__Reading passage__:
================

After an hour or two, it occurred to me that I should get cash, and maybe a radio. So I walked out of the office and across the street to the bank. Cars were everywhere as people fled the city. People were walking everywhere. Nobody was paying attention to traffic signals, and the streets were jammed. Everyone was frustrated. A steady stream of people was jaywalking across the street, and a frustrated cabdriver with dark skin and a turban saw an opening and gunned his motor. He braked quickly when he saw pedestrians were crossing against the light in front of him still, but the people screamed and dove out of the way. He was the enemy; he was out to get them, and they ran.
I got my cash alright but none of the stores had radios left, and so I went back to the office, collected my things, and after being urged several more times to go home - I left. More time had passed and by now, even though it was midday, most everyone was gone from the city. The streets were eerily empty, both of cars and people. The Metro had been kept running the whole time, but the train I was on was almost empty. I rode out to Vienna, to my best friend's house. And there we sat and watched the planes hit the towers over and over and over and over again, and watched her month-old daughter sleep.
"You know what's awful about this?" my friend said to me. "I mean besides the obvious - it sounds so horrible to say - but after this, Bush is probably going to be re-elected in a landslide." I agreed; I'd had the same worry and been afraid to voice it myself.
-----
And now it's three years later. A lot has happened to me since then.
The new job didn't last - and I couldn't find steady work for months. I had to borrow from my parents to pay rent. I got sick, with no health insurance, and had to charge $600 worth of care and drugs to my credit card. My mother's health insurance wasn't sufficient to buy her competent care: she died of lung cancer, undiagnosed, after being treated all winter for recurring "sinus infections" and a suspected heart attack. I went back to school. Then I ran out of money and left school and the city I loved to move back home with my dad.

================

__Source data__:
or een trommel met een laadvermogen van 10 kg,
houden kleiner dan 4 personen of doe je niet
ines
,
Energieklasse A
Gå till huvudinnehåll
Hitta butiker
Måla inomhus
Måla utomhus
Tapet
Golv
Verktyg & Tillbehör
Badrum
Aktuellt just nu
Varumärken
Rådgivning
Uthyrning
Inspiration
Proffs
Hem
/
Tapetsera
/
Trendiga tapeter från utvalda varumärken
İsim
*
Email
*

================

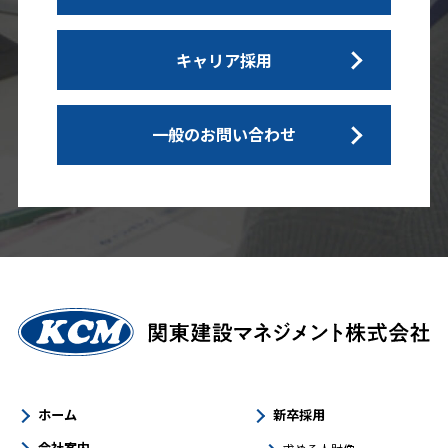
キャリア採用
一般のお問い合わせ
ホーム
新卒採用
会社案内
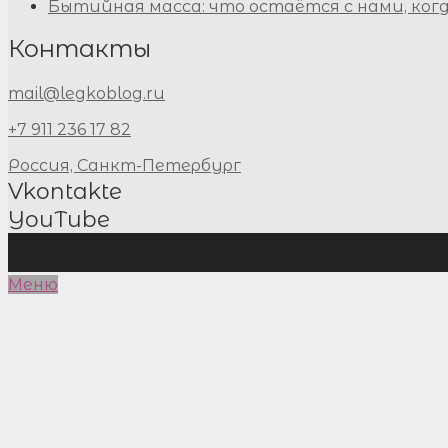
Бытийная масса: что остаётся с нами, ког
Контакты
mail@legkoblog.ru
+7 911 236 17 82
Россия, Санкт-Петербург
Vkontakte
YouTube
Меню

================

__Your assignment__:
Answer these questions about the passage on the day the writer left the city and the three years after.
1. To whose house did the writer ride the Metro, and in what place?
2. What did the writer's friend fear would happen as a result of the attacks?
3. How much did the writer charge to a credit card for care and drugs?

__Answer space__:
1. The writer's best friend's house, in Vienna.
2. That Bush would probably be re-elected in a landslide.
3. $600.